Tínhamos autorização dos pais para sair do colégio, escolta policial para irmos do bairro São Lourenço à Praça Santos Andrade, onde encontramos alunos de outras escolas e alguns trios elétricos para a manifestação contra Fernando Collor. Isso contrastava demais com a absoluta inépcia, salvo para organizar festas, do nosso grêmio estudantil, do qual eu fazia parte.
Alexey era nosso presidente. Estávamos na mesma turma do 2.º ano do que à época se chamava “segundo grau”, hoje parece que é “ensino médio”. Conhecemo-nos naquele mesmo ano. Éramos colegas, não tínhamos proximidade ainda para nos considerarmos amigos, por isso me surpreendi quando ele me convidou para participar da sua chapa que concorreria ao grêmio.
A razão só poderia ter sido por ele ter visto algo em mim que eu mesmo não enxergava. Vai ver foi pela minha recém-despertada coragem (ou interesse) para dar pitaco e fazer perguntas durante as aulas do professor Marquinhos, de História. Alexey era outro que gostava da matéria, do professor.

_Linhas de dados_
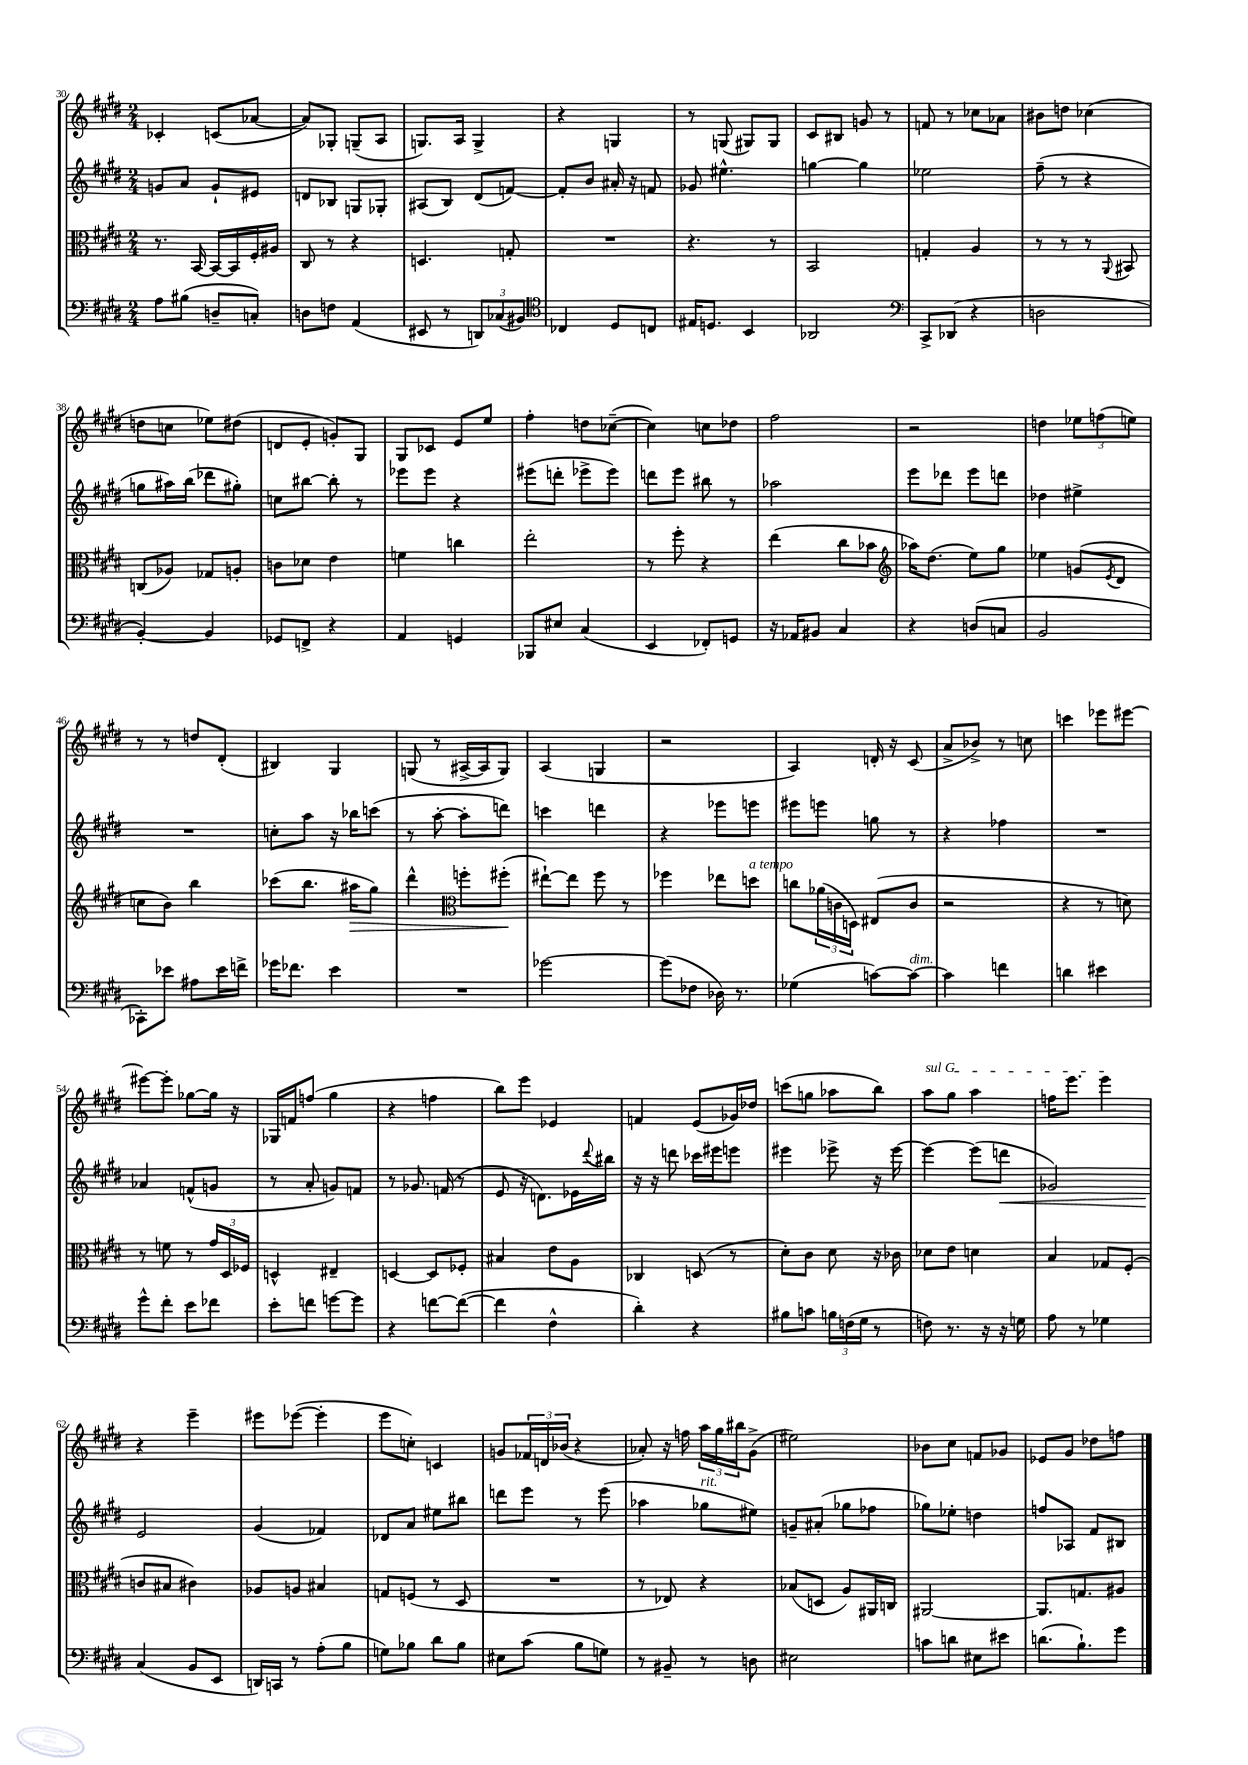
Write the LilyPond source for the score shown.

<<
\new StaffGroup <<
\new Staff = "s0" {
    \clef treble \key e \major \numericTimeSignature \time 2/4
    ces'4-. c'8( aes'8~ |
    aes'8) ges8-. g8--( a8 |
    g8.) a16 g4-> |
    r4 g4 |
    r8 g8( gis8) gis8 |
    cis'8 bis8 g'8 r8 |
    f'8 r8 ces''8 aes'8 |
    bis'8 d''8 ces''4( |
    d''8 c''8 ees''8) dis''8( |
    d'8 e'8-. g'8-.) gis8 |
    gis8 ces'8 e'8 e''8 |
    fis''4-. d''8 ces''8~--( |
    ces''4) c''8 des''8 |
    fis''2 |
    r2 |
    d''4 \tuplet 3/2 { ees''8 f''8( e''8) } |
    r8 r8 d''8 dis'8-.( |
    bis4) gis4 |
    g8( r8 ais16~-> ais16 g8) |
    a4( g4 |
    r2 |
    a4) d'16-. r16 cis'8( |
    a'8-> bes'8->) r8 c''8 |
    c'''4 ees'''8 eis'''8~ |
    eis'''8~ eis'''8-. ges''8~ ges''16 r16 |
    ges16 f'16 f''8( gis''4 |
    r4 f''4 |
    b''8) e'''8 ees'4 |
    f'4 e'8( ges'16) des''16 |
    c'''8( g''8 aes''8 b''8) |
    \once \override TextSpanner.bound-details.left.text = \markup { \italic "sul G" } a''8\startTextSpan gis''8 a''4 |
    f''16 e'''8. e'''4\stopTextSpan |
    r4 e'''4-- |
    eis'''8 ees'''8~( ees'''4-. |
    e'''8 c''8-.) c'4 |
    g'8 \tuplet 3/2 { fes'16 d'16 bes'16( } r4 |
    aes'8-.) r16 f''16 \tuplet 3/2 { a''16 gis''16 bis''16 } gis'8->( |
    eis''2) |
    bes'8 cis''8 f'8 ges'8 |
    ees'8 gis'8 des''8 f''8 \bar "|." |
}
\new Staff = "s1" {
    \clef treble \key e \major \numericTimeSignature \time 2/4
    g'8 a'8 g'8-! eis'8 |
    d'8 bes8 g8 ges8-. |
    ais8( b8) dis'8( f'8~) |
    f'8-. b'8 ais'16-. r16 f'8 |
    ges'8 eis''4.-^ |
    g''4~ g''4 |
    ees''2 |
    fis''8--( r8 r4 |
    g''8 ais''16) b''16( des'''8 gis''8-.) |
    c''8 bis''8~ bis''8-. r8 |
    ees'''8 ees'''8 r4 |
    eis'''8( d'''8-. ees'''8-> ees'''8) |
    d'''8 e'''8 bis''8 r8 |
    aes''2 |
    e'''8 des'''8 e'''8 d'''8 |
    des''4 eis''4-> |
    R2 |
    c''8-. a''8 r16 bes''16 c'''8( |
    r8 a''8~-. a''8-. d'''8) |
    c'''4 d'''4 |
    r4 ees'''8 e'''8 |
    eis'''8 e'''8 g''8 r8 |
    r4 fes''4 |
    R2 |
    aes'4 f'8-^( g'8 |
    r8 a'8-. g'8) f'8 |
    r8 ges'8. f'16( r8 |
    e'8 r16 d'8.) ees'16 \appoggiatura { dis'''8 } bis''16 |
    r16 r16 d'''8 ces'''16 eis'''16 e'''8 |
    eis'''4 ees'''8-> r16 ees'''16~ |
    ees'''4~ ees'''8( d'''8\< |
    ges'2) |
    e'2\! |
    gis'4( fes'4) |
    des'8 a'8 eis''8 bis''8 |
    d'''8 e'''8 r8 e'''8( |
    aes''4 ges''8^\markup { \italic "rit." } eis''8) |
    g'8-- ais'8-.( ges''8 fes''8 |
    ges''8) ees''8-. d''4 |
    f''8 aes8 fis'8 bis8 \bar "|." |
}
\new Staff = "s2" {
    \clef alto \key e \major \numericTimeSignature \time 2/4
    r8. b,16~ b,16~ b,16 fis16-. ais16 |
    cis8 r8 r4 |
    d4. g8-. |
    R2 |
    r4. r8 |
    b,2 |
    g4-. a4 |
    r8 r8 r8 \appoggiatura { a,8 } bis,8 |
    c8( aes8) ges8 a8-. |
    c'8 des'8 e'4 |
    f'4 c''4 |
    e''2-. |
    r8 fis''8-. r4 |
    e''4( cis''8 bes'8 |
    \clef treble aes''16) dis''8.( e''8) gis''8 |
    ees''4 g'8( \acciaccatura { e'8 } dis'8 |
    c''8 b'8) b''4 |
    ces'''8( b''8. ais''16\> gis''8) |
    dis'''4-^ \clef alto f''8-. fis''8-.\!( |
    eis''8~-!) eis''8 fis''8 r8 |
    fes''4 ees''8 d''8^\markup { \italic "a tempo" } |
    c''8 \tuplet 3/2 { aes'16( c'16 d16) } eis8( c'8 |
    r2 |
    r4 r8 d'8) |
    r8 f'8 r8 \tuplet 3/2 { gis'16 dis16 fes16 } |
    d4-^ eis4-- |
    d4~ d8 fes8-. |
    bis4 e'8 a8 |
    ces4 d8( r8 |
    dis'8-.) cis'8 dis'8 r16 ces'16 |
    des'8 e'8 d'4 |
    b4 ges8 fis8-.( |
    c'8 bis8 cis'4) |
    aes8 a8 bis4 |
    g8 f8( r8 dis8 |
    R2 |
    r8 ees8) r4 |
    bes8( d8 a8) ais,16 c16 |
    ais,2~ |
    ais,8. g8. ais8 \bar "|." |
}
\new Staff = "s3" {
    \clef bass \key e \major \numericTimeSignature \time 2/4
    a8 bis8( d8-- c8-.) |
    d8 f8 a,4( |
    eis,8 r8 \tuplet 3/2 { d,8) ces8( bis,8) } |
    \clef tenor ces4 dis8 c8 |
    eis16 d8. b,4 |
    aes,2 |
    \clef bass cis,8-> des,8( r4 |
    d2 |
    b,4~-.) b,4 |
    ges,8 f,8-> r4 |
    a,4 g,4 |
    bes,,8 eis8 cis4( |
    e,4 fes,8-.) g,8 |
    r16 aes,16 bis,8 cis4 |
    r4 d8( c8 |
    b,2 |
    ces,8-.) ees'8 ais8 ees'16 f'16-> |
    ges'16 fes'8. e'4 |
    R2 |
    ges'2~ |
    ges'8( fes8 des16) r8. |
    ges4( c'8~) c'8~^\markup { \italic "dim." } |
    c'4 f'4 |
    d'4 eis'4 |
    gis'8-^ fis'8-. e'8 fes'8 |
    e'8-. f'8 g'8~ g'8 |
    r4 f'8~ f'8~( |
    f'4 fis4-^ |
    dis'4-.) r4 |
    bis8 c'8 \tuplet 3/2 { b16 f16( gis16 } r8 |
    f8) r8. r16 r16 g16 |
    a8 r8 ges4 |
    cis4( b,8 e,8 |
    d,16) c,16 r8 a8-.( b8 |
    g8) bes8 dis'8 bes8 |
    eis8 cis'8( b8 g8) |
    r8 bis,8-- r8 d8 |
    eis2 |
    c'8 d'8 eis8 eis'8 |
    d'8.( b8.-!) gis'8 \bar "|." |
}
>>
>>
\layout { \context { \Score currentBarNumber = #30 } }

_Ações necessárias_
(a) Você pode citar, sem nenhuma alteração, a passagem do relato sobre o grêmio estudantil que vai de "A razão só poderia" até "matéria, do professor."?
(b) Como você resumiria o relato sobre o grêmio estudantil em duas frases?
(c) Pode prosseguir com o relato sobre o grêmio estudantil a partir do ponto em que ele termina?

_Resultados esperados_
(a)
A razão só poderia ter sido por ele ter visto algo em mim que eu mesmo não enxergava. Vai ver foi pela minha recém-despertada coragem (ou interesse) para dar pitaco e fazer perguntas durante as aulas do professor Marquinhos, de História. Alexey era outro que gostava da matéria, do professor.

(b) O relato contrasta a manifestação contra Fernando Collor, com autorização dos pais e escolta policial até a Praça Santos Andrade, com a inépcia do grêmio estudantil, que só servia para organizar festas. Conta também que Alexey, presidente do grêmio e colega de turma ainda sem proximidade, surpreendeu quem narra com um convite para sua chapa, talvez motivado pela coragem recém-despertada de fazer perguntas nas aulas de História do professor Marquinhos.

(c)
Jamais esqueci do quanto Alexey prestou atenção sincera ao meu melhor. Acho que só agora me dou conta do quanto isso me ensinou a tentar fazer o mesmo com os outros
Também lembro do dia em que o psicólogo da escola passou pela sala perguntando aos alunos sobre o que viam de errado nela. Acho que foi a primeira – e, no meu caso, única – vez em que vi um funcionário se interessar pelo que os alunos tinham a dizer sobre o colégio. Foi então que eu resolvi falar, sei lá por quê. Na minha cabeça, foi pelo que eu disse naquele dia (não lembro mais o que disse, porém) que Alexey decidiu me convidar para sua chapa, que saiu vitoriosa.
Na primeira reunião depois da eleição, lembro dele sentado, mais ouvindo do que falando. Não lembro da pauta, mas não tinha a ver com o setor em que eu atuaria, o esportivo. Depois de um tempo de falação sem ir a lugar algum, ele se virou para mim e perguntou o que eu achava do que se discutia. Tomei um susto. Eu mal conhecia os demais, estava ali única e exclusivamente por ele ter me convidado.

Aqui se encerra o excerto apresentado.